Exercise text section start
To provide better care for mentally ill people in crisis, it is necessary to create a Continuum of Care system that coordinates the efforts of multiple programs to provide services to people with different kinds of psychiatric disorders and at different stages in the recovery process.

The Continuum of Care model can aid policymakers and advocates in discussions of accountability in mental health policy. In recent years, mental health has been a leading focus of news coverage, with policymakers at all levels of government regularly questioned as to their plans for reform; however, the direction of mental health policy reform is often vague, if defined at all.

In order to function as a tool for accountability, the Continuum of Care must be a term of distinction. Not all public mental health programs serve those suffering from serious mental illnesses, and not all programs that provide some benefit to those with serious mental illnesses should be considered part of the Continuum of Care.

Two general challenges must be addressed to develop more robust Continuum of Care programs: Financing: insurance is the primary payer of most mental health care, as it is for mainstream health care. Thus, reforming public insurance needs to be a near-term focus of mental health reform. Most notably, that reform must include removing the so-called IMD Exclusion. Longer-term, however, policymakers should explore the development of more targeted, non-third-party-payer programs to address the lack of system capacity in some communities.
Exercise text section end
Work to complete |
(1) Answer these about the passage on the Continuum of Care:
(a) What has been a leading focus of news coverage in recent years?
(b) What is the primary payer of most mental health care?
(c) Which exclusion must the reform of public insurance remove?
(2) Swap "narodowego" for "regionalnego" in the records, from the first line through the line containing "zności lokalnej;". Return only those lines, with everything else unchanged.
The text and the records were drawn from unrelated sources.
Provided records section start
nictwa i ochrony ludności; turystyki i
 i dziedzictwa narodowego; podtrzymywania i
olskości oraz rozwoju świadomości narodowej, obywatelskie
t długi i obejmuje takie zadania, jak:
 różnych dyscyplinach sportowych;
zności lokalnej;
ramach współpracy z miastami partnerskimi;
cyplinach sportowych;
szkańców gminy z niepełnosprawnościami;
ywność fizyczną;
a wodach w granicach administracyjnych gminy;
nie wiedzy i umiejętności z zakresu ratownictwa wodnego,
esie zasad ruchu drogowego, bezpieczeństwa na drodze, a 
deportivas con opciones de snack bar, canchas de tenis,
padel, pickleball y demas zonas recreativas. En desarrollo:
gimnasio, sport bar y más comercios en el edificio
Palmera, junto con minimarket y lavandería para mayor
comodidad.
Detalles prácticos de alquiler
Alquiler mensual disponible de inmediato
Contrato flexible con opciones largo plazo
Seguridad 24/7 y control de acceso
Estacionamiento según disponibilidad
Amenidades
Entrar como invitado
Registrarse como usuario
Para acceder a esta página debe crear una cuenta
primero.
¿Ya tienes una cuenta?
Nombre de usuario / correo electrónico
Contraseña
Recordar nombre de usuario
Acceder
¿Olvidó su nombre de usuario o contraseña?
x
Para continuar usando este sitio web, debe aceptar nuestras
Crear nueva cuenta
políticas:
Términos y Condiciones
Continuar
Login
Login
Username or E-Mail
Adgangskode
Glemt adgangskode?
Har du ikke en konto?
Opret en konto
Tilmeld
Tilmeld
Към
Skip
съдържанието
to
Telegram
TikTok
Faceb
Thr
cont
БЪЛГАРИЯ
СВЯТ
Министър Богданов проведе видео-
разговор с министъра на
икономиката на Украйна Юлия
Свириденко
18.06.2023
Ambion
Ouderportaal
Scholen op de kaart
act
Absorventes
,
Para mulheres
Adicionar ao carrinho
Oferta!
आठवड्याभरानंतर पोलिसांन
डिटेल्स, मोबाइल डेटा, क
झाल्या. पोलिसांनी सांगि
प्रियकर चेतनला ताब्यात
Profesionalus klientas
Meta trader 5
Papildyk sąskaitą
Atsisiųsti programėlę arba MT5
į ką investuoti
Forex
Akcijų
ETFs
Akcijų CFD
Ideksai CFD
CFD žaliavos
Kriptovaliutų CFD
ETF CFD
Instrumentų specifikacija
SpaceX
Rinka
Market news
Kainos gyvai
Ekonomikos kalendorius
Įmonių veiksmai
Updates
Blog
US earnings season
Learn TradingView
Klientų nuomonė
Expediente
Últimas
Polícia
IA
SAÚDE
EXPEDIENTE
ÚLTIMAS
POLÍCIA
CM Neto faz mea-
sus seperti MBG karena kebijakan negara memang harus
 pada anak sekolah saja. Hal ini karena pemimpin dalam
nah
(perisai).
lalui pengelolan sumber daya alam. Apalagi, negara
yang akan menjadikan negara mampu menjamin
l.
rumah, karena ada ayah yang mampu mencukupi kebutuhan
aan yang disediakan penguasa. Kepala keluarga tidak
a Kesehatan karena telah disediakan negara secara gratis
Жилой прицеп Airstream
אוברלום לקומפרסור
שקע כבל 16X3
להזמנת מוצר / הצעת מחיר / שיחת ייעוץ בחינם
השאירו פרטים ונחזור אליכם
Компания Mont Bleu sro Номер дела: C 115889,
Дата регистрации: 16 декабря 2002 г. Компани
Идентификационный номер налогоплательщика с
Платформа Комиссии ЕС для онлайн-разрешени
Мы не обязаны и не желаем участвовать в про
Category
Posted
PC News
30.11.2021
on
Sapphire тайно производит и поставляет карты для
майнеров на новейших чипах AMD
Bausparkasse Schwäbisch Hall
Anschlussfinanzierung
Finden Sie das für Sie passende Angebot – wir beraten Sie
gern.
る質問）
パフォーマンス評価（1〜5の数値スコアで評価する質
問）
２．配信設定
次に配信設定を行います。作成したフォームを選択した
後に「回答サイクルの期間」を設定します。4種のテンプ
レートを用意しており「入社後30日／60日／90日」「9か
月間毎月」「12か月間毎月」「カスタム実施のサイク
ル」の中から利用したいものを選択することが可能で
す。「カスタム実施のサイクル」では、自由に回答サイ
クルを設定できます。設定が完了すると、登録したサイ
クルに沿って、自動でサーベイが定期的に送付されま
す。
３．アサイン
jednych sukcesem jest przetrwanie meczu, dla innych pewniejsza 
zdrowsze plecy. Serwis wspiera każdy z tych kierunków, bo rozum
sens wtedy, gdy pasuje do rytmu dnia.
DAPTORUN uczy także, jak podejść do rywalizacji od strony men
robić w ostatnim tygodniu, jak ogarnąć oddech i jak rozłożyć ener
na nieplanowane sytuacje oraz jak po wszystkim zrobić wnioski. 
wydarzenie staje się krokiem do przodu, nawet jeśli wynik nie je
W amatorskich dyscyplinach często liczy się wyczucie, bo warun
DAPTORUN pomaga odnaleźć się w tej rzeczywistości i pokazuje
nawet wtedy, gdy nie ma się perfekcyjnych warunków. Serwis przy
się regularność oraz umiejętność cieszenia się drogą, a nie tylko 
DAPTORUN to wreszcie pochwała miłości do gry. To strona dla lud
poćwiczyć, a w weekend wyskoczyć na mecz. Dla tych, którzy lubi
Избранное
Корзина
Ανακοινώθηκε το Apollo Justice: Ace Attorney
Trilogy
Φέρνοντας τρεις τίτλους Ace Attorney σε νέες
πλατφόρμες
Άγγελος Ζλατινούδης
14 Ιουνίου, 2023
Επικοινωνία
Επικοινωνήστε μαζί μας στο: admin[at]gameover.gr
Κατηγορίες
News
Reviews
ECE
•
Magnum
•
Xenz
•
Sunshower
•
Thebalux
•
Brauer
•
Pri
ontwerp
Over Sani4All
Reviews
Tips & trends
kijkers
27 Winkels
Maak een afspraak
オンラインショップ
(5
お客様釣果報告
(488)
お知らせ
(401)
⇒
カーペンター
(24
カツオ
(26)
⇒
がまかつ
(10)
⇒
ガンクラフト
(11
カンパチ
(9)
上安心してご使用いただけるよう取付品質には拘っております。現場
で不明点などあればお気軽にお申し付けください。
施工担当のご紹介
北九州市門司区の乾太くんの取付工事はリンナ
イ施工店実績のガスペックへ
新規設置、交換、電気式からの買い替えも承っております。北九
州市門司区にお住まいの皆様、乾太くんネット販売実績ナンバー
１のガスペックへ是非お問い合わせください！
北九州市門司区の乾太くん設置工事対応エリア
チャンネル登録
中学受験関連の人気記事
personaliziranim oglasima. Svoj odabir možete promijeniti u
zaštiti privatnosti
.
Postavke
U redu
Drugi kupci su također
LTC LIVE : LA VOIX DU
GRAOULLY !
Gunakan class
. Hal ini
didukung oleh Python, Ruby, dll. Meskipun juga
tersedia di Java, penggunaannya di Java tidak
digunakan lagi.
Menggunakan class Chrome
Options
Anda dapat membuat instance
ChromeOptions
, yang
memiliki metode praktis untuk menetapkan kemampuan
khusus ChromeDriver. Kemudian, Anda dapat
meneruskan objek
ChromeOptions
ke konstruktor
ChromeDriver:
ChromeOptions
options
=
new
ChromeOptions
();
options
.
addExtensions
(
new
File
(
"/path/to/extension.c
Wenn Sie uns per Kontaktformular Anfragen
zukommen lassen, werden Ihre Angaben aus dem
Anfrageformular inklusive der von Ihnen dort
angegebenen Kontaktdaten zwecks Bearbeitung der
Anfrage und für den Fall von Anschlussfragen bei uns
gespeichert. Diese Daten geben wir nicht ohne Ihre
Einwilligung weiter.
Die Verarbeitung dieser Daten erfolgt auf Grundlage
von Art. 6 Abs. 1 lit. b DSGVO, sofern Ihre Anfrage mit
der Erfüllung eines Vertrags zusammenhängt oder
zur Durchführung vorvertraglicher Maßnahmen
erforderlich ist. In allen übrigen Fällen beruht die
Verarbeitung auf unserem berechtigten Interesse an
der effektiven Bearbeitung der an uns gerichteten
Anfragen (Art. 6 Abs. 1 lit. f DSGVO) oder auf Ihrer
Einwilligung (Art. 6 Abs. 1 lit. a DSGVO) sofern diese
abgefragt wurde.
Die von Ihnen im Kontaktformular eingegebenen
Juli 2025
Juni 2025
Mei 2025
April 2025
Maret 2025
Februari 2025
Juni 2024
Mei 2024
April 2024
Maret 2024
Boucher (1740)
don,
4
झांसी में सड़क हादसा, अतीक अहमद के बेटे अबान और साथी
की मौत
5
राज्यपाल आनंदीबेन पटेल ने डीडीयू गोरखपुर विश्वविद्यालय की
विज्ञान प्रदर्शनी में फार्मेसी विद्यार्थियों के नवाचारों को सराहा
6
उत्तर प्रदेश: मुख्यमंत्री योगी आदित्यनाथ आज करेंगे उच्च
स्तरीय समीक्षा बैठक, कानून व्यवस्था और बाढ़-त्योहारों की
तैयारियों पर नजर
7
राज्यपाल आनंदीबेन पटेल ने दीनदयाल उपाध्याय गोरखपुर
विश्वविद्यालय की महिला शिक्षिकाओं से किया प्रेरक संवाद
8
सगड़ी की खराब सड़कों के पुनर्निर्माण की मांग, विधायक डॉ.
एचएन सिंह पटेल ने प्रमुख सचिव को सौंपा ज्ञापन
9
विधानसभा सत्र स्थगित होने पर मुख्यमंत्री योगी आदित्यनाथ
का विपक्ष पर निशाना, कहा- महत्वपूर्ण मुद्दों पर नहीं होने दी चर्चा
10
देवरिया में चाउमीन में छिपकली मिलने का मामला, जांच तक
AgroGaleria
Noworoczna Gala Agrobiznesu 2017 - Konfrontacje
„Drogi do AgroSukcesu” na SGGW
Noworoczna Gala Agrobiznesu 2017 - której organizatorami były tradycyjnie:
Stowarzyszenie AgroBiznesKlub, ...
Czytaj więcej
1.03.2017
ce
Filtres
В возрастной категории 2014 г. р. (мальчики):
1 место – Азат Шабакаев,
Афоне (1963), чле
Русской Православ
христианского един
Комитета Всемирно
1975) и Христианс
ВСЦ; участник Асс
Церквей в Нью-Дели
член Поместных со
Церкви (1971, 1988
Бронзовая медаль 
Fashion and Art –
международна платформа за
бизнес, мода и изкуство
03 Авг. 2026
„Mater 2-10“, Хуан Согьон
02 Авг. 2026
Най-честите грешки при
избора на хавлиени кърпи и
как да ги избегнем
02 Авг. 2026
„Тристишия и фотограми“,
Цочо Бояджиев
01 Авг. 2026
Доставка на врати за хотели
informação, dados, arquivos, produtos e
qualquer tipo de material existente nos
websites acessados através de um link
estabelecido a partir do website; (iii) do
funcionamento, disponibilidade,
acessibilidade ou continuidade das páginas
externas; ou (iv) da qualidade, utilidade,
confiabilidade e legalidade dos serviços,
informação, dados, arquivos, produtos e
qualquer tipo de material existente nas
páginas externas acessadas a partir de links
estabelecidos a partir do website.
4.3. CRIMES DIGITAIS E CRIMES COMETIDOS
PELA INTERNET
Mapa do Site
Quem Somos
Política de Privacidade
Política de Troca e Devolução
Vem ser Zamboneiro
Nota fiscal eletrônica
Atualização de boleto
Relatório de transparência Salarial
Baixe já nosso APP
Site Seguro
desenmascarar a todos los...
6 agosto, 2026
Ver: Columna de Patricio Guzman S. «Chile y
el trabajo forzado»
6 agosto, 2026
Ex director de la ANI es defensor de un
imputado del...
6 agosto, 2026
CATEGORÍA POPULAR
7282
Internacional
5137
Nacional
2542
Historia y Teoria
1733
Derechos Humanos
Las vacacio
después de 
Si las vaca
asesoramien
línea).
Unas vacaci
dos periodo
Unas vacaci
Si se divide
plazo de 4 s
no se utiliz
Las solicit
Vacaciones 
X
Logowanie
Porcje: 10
Provided records section end
Solutions to the tasks |
(1)
(a) Mental health.
(b) Insurance.
(c) The so-called IMD Exclusion.

(2)
nictwa i ochrony ludności; turystyki i
 i dziedzictwa regionalnego; podtrzymywania i
olskości oraz rozwoju świadomości narodowej, obywatelskie
t długi i obejmuje takie zadania, jak:
 różnych dyscyplinach sportowych;
zności lokalnej;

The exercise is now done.